И помилуй нас Боже, если у тебя это получится. На свете много чудовищ, большинство из них люди, и все они смертны. Не хотелось бы мне, чтобы по моей вине по этой планете разгуливало, сея страх и ужас, ещё и бессмертное чудовище. У твоего отца, когда он пришёл ко мне, была идея, я тебе об этом уже рассказывал, и, может быть, в этом наш последний шанс, но я ещё не знаю, что и как из этого получится. Мне нужно подумать, времени у нас осталось немного, и сейчас тебе надо поспать. Как ты сказала? Все планируется на послезавтра? Мегги кивнула.

— Как только стемнеет, — шепнула она. Фенолио устало провёл рукой по лицу.

— А за женщину не беспокойся, — сказал он. — Тебе, наверное, неприятно это слышать, но, по-моему, это никак не может быть твоя мать, как бы тебе этого ни хотелось. Как она могла бы здесь оказаться?

— Дариус! — Мегги зарылась лицом в свитер Мо. — Незадачливый чтец. Каприкорн сказал: он вычитал её, и при этом она лишилась голоса. Она вернулась, я уверена, а Мо и не подозревает об этом! Он думает, она так и осталась в книге и…

— Если ты права, лучше бы ей и вправду там оставаться, — сказал Фенолио, со вздохом снова укрывая её плечи одеялом. — Я всё-таки думаю, что ты ошибаешься, но ты, конечно, можешь верить, во что хочешь. А пока спи.

Но Мегги не могла спать. Она лежала, повернувшись лицом к стене, и вслушивалась в себя. Тревога и радость смешивались в её сердце, как две протёкшие друг на друга краски. Стоило ей прикрыть глаза, и она видела сети и за верёвками оба лица — Сажерука и то, другое, размытое, как на старой фотографии. Как она ни старалась увидеть его чётче, оно всё расплывалось и расплывалось.

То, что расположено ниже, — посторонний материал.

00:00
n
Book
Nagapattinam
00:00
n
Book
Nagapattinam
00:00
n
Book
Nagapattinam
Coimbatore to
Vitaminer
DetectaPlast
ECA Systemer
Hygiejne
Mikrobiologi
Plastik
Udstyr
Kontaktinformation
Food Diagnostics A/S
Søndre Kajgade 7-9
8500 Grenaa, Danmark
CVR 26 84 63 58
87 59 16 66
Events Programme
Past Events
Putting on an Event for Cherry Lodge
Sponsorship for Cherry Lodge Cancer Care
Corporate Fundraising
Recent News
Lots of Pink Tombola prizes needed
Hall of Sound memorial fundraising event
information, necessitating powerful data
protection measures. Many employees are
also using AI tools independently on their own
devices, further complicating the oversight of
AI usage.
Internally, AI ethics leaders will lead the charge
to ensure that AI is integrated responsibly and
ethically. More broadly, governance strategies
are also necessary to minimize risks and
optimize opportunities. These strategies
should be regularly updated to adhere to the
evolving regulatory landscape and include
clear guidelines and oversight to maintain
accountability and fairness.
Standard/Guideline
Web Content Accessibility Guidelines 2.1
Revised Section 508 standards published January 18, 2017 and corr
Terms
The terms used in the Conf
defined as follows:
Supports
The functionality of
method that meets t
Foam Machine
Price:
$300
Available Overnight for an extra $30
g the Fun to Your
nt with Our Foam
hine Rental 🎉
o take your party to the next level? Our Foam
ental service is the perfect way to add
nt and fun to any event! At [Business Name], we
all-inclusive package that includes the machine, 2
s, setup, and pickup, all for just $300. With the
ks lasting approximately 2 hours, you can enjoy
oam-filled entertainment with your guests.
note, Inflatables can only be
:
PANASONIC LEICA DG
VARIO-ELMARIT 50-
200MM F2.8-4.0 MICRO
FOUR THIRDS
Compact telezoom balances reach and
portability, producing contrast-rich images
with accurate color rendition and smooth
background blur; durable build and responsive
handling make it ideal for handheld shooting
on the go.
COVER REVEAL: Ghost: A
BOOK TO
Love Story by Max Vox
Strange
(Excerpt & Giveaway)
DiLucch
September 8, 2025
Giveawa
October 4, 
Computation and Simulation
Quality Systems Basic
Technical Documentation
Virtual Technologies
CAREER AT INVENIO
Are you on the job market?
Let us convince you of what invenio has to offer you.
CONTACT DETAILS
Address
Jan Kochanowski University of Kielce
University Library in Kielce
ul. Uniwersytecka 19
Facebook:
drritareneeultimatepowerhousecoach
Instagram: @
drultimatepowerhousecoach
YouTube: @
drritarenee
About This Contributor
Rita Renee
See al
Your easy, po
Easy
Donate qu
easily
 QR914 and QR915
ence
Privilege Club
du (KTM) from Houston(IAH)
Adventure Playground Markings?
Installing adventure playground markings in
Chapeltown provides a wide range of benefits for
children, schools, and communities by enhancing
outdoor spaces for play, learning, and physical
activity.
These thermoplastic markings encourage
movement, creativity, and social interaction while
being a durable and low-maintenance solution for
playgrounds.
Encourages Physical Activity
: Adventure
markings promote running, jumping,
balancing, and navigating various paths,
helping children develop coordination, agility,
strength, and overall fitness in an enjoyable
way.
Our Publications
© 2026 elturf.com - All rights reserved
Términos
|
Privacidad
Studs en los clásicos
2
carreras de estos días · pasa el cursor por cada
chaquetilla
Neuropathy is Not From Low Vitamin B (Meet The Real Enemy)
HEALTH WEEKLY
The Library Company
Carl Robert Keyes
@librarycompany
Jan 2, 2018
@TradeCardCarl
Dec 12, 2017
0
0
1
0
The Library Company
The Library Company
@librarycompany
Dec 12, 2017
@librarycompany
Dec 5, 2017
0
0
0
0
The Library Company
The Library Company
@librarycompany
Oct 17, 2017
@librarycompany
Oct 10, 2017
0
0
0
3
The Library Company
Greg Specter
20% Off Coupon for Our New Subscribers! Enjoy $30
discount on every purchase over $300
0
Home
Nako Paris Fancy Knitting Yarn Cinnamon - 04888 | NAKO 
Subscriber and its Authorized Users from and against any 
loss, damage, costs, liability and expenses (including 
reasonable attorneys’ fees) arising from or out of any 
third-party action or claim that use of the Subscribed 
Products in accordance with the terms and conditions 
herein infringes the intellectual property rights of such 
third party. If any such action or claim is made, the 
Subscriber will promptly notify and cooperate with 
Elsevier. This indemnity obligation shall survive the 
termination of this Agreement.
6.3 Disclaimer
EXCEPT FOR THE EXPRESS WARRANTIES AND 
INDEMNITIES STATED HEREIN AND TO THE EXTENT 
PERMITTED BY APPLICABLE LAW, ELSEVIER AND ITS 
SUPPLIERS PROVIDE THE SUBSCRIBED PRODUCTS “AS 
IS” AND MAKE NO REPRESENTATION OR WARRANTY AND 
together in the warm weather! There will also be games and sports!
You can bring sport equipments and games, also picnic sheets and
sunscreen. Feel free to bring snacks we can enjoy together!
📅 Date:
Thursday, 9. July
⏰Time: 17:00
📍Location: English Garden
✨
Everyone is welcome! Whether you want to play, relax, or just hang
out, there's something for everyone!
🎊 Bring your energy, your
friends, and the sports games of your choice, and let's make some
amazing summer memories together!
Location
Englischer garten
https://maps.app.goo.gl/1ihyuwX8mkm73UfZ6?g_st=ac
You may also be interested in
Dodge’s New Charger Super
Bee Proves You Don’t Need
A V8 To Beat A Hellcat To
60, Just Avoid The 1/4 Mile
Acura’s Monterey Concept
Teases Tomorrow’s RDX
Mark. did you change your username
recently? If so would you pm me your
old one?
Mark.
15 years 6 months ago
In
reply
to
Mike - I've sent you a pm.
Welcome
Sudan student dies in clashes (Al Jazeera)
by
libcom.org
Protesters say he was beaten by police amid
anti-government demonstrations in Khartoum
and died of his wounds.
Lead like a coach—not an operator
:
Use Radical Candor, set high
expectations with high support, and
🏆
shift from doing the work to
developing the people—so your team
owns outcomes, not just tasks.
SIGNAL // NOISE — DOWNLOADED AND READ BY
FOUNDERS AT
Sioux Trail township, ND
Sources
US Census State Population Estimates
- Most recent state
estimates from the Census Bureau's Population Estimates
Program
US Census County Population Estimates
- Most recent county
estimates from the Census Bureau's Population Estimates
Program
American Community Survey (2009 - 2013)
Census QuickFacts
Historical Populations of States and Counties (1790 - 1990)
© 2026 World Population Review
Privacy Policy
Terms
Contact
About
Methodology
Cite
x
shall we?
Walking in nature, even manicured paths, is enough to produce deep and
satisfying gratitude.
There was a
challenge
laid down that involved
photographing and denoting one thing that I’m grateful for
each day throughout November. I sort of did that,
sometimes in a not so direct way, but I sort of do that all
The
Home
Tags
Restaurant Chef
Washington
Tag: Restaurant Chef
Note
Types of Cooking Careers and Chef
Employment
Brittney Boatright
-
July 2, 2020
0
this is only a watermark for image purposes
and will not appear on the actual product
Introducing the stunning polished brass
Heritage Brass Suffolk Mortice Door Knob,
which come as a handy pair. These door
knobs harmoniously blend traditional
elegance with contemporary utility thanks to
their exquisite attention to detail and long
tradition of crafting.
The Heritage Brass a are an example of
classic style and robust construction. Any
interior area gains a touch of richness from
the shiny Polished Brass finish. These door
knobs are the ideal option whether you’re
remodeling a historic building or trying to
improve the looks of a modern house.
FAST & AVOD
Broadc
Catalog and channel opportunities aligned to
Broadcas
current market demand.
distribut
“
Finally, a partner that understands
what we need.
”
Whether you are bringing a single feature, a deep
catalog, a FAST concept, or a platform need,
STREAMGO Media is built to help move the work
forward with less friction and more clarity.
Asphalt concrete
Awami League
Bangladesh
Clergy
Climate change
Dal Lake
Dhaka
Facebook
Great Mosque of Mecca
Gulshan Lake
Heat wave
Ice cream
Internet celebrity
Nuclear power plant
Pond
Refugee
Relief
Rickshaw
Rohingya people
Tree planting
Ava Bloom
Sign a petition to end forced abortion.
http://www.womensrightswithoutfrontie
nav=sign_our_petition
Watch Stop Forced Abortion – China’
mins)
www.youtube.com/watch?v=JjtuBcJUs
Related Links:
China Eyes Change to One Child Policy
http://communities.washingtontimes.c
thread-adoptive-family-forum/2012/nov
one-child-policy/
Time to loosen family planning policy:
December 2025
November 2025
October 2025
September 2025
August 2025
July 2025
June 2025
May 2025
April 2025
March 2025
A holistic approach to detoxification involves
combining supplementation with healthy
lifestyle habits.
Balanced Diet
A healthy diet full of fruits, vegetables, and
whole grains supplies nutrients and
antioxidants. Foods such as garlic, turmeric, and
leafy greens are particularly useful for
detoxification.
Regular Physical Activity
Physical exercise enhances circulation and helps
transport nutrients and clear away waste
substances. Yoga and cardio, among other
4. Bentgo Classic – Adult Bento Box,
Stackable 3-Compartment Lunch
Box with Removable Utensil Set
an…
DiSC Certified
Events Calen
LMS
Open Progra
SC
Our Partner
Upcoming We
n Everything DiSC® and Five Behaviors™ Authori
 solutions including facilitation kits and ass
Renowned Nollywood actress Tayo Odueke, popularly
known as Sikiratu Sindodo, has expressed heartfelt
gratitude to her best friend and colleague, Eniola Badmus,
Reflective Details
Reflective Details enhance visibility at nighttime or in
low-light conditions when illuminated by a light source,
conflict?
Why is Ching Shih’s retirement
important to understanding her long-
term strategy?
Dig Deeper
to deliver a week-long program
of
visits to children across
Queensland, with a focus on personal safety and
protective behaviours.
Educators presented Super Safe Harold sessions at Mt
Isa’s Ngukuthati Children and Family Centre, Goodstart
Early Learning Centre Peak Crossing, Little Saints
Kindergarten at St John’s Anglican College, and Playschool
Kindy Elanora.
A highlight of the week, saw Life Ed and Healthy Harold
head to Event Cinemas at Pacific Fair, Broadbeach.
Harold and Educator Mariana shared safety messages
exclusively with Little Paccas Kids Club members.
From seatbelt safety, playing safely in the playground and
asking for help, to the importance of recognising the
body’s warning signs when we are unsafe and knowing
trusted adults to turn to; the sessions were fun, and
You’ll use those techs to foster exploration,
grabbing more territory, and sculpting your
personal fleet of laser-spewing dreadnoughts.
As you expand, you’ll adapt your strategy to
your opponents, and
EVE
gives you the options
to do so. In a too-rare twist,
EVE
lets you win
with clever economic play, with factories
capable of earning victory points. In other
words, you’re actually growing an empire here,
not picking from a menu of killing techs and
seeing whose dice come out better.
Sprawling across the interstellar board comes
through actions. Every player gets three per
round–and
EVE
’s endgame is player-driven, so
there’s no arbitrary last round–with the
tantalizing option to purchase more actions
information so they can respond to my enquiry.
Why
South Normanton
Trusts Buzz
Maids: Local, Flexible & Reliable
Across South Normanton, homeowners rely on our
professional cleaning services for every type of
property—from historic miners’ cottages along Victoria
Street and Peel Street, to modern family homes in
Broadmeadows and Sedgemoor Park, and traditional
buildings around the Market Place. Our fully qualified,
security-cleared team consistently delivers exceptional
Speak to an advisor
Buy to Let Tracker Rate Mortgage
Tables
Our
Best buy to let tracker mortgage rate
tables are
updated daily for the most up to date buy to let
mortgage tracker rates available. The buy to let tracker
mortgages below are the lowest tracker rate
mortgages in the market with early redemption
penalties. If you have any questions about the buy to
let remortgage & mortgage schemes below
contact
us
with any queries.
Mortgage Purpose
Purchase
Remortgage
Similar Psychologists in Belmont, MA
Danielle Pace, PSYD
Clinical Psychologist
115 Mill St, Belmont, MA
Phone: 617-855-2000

Она уснула, когда за окном уже брезжило утро, но дурные сны не уходят с темнотой. В серых предрассветных сумерках они растут особенно быстро и из секунд сплетают вечность. В сон Мегги пробрались одноглазые великаны и гигантские пауки, трёхглавые псы, ведьмы, пожирающие детей, — все чудища, каких она когда-либо встречала на книжных страницах. Они вылезли из сундука, который сделал ей Мо, соскользнули со страниц её любимых книг. Даже из книжек с картинками, которые дарил ей Мо, когда она ещё не умела складывать буквы, выползали страшилища. Пёстрые, косматые, они плясали по сну Мегги, улыбаясь во всю пасть и щеря мелкие, острые зубы. Там был Чеширский Кот, которого она всегда так боялась, и Сорванцы, которые до того нравились Мо, что он повесил картинку с ними у себя в мастерской. Какие же у них были огромные зубы! Они перемололи бы Сажерука, как хрустящий хлебец! Но как раз в тот момент, когда один из них, с глазами величиной с тарелку, выпустил острые когти, из серой пустоты возникла новая фигура, потрескивающая, как пламя, серая, как пепел, без лица и названия; она схватила Сорванца и разорвала на несколько бумажных клочков.

— Мегги!

Чудища исчезли, в лицо Мегги светило солнце.

У кровати стоял Фенолио.

— Тебе что-то снилось?

Мегги села. По лицу старика было похоже, что он всю ночь не спал, и морщин у него от этого стало ещё больше.

— Фенолио, где мой отец? — спросила она. — Ну почему же он не приходит?

ФАРИД

Потому что разбойники эти имели обыкновение поджидать путников на просёлочных дорогах да грабить деревни и города, нарушая покой мирных жителей. И каждый раз, когда они останавливали караван или нападали на деревню, добычу они несли в это отдалённое, неприметное место, скрытое от людских глаз.

Сказка про Али-Бабу и сорок разбойников

Фарид вглядывался во мрак до боли в глазах, но Сажерук не возвращался. Иногда Фариду казалось, что он видит в нависших ветвях его покрытое шрамами лицо. Порой ему слышался в сухих листьях шорох почти беззвучных шагов. Но это всякий раз оказывалось ошибкой. Фарид привык вслушиваться в темноту. Он провёл за этим занятием много ночей и приучился доверять ушам больше, чем глазам. Там, в другой жизни, где мир вокруг него был не зелёным, а жёлто-коричневым, глаза много раз подводили его, а на уши он всегда мог положиться.